### [What you are asked to do]
Below are records; reply with nothing but the number of lines in them that contain "advection".

== Segment start ==

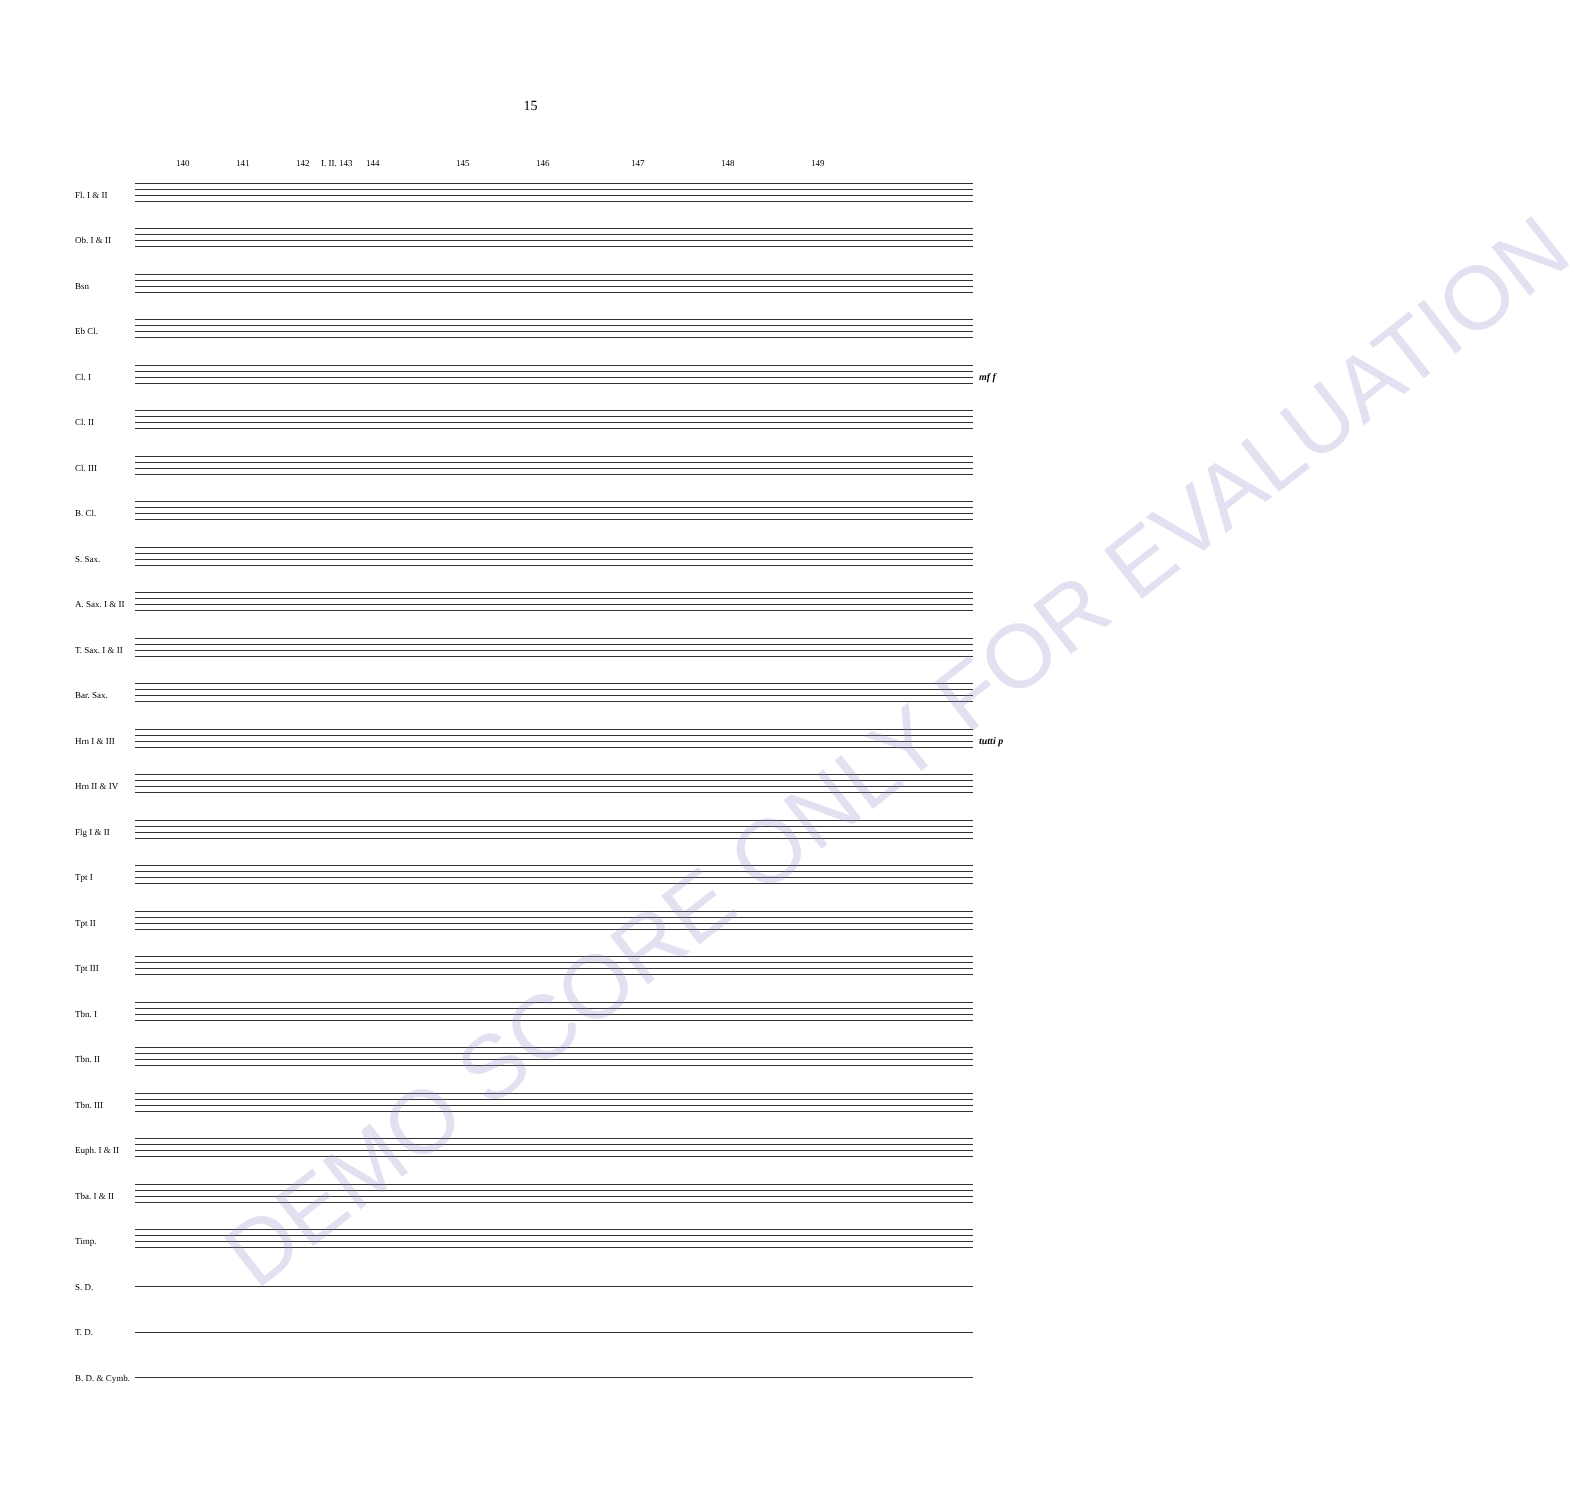15
140 141 142 I. II. 143 144 145 146 147 148 149
Fl. I & II
Ob. I & II
Bsn
Eb Cl.
Cl. I mf f
Cl. II
Cl. III
B. Cl.
S. Sax.
A. Sax. I & II
T. Sax. I & II
Bar. Sax.
Hrn I & III tutti p
Hrn II & IV
Flg I & II
Tpt I
Tpt II
Tpt III
Tbn. I
Tbn. II
Tbn. III
Euph. I & II
Tba. I & II
Timp.
S. D.
T. D.
B. D. & Cymb.
DEMO SCORE ONLY FOR EVALUATION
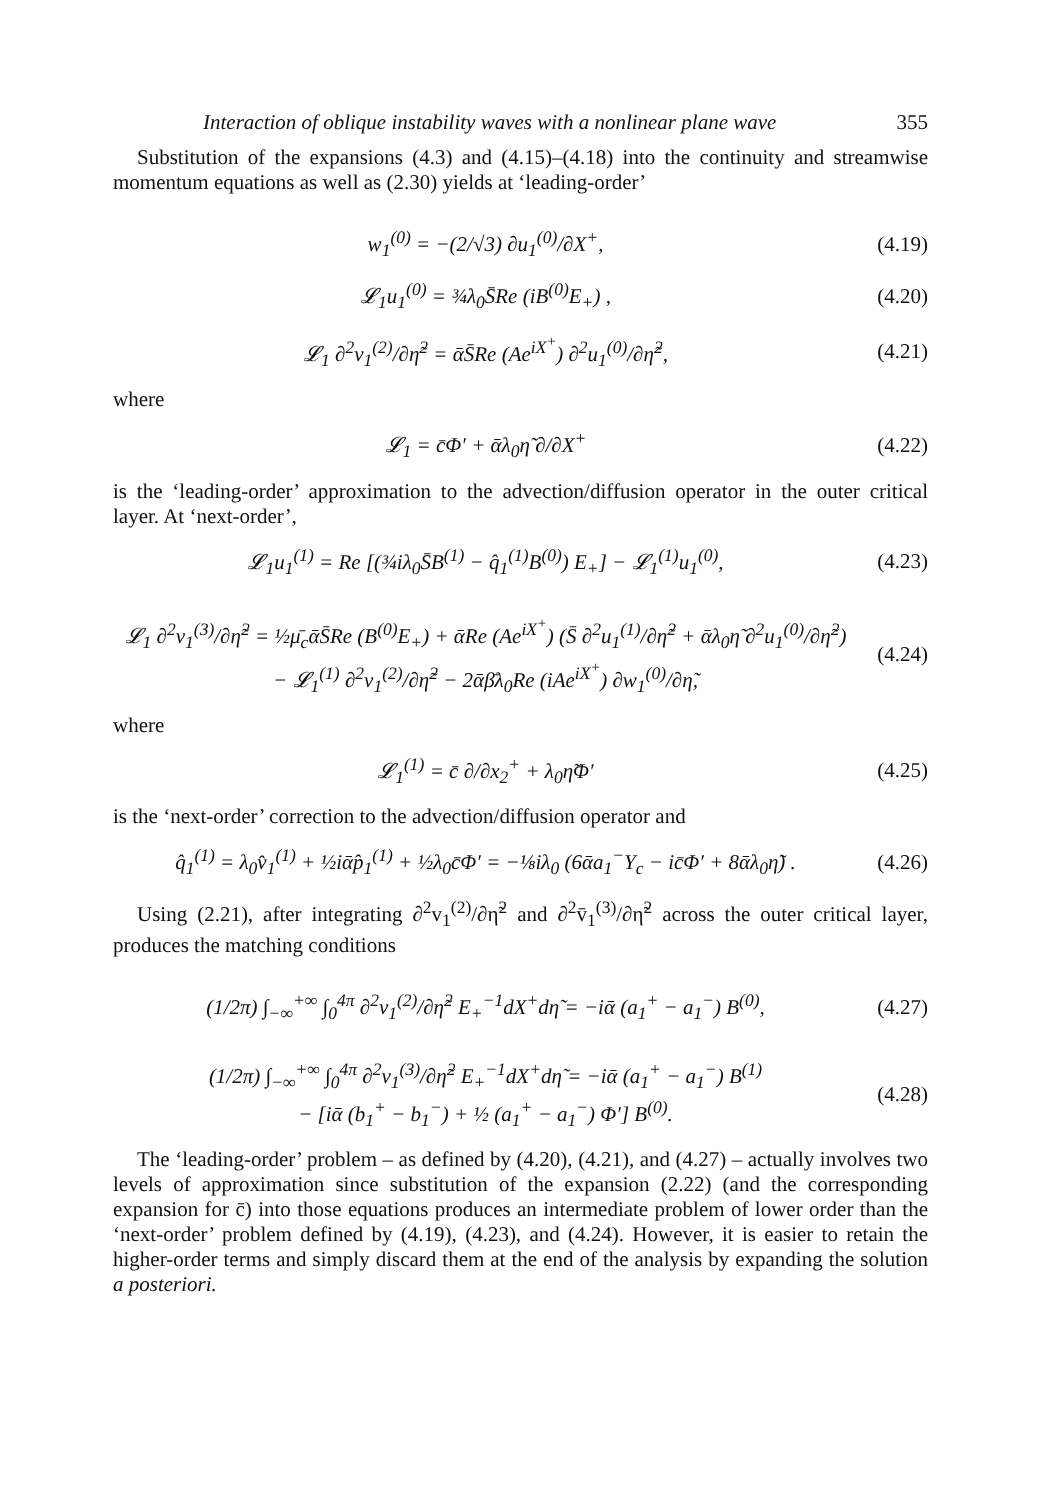Interaction of oblique instability waves with a nonlinear plane wave 355
Substitution of the expansions (4.3) and (4.15)–(4.18) into the continuity and streamwise momentum equations as well as (2.30) yields at ‘leading-order’
w<sub>1</sub><sup>(0)</sup> = −(2/√3) ∂u<sub>1</sub><sup>(0)</sup>/∂X<sup>+</sup>,
(4.19)
𝓛<sub>1</sub>u<sub>1</sub><sup>(0)</sup> = ¾λ<sub>0</sub>S̄Re (iB<sup>(0)</sup>E<sub>+</sub>) ,
(4.20)
𝓛<sub>1</sub> ∂<sup>2</sup>v<sub>1</sub><sup>(2)</sup>/∂η̃<sup>2</sup> = ᾱS̄Re (Ae<sup>iX<sup>+</sup></sup>) ∂<sup>2</sup>u<sub>1</sub><sup>(0)</sup>/∂η̃<sup>2</sup>,
(4.21)
where
𝓛<sub>1</sub> = c̄Φ′ + ᾱλ<sub>0</sub>η̃ ∂/∂X<sup>+</sup>
(4.22)
is the ‘leading-order’ approximation to the advection/diffusion operator in the outer critical layer. At ‘next-order’,
𝓛<sub>1</sub>u<sub>1</sub><sup>(1)</sup> = Re [(¾iλ<sub>0</sub>S̄B<sup>(1)</sup> − q̂<sub>1</sub><sup>(1)</sup>B<sup>(0)</sup>) E<sub>+</sub>] − 𝓛<sub>1</sub><sup>(1)</sup>u<sub>1</sub><sup>(0)</sup>,
(4.23)
𝓛<sub>1</sub> ∂<sup>2</sup>v<sub>1</sub><sup>(3)</sup>/∂η̃<sup>2</sup> = ½μ̄<sub>c</sub>ᾱS̄Re (B<sup>(0)</sup>E<sub>+</sub>) + ᾱRe (Ae<sup>iX<sup>+</sup></sup>) (S̄ ∂<sup>2</sup>u<sub>1</sub><sup>(1)</sup>/∂η̃<sup>2</sup> + ᾱλ<sub>0</sub>η̃ ∂<sup>2</sup>u<sub>1</sub><sup>(0)</sup>/∂η̃<sup>2</sup>)
− 𝓛<sub>1</sub><sup>(1)</sup> ∂<sup>2</sup>v<sub>1</sub><sup>(2)</sup>/∂η̃<sup>2</sup> − 2ᾱβ̄λ<sub>0</sub>Re (iAe<sup>iX<sup>+</sup></sup>) ∂w<sub>1</sub><sup>(0)</sup>/∂η̃,
(4.24)
where
𝓛<sub>1</sub><sup>(1)</sup> = c̄ ∂/∂x<sub>2</sub><sup>+</sup> + λ<sub>0</sub>η̃Φ′
(4.25)
is the ‘next-order’ correction to the advection/diffusion operator and
q̂<sub>1</sub><sup>(1)</sup> = λ<sub>0</sub>v̂<sub>1</sub><sup>(1)</sup> + ½iᾱp̂<sub>1</sub><sup>(1)</sup> + ½λ<sub>0</sub>c̄Φ′ = −⅛iλ<sub>0</sub> (6ᾱa<sub>1</sub><sup>−</sup>Y<sub>c</sub> − ic̄Φ′ + 8ᾱλ<sub>0</sub>η̃) .
(4.26)
Using (2.21), after integrating ∂<sup>2</sup>v<sub>1</sub><sup>(2)</sup>/∂η̃<sup>2</sup> and ∂<sup>2</sup>v̄<sub>1</sub><sup>(3)</sup>/∂η̃<sup>2</sup> across the outer critical layer, produces the matching conditions
(1/2π) ∫<sub>−∞</sub><sup>+∞</sup> ∫<sub>0</sub><sup>4π</sup> ∂<sup>2</sup>v<sub>1</sub><sup>(2)</sup>/∂η̃<sup>2</sup> E<sub>+</sub><sup>−1</sup>dX<sup>+</sup>dη̃ = −iᾱ (a<sub>1</sub><sup>+</sup> − a<sub>1</sub><sup>−</sup>) B<sup>(0)</sup>,
(4.27)
(1/2π) ∫<sub>−∞</sub><sup>+∞</sup> ∫<sub>0</sub><sup>4π</sup> ∂<sup>2</sup>v<sub>1</sub><sup>(3)</sup>/∂η̃<sup>2</sup> E<sub>+</sub><sup>−1</sup>dX<sup>+</sup>dη̃ = −iᾱ (a<sub>1</sub><sup>+</sup> − a<sub>1</sub><sup>−</sup>) B<sup>(1)</sup>
− [iᾱ (b<sub>1</sub><sup>+</sup> − b<sub>1</sub><sup>−</sup>) + ½ (a<sub>1</sub><sup>+</sup> − a<sub>1</sub><sup>−</sup>) Φ′] B<sup>(0)</sup>.
(4.28)
The ‘leading-order’ problem – as defined by (4.20), (4.21), and (4.27) – actually involves two levels of approximation since substitution of the expansion (2.22) (and the corresponding expansion for c̄) into those equations produces an intermediate problem of lower order than the ‘next-order’ problem defined by (4.19), (4.23), and (4.24). However, it is easier to retain the higher-order terms and simply discard them at the end of the analysis by expanding the solution a posteriori.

== Segment end ==

### [Result]
2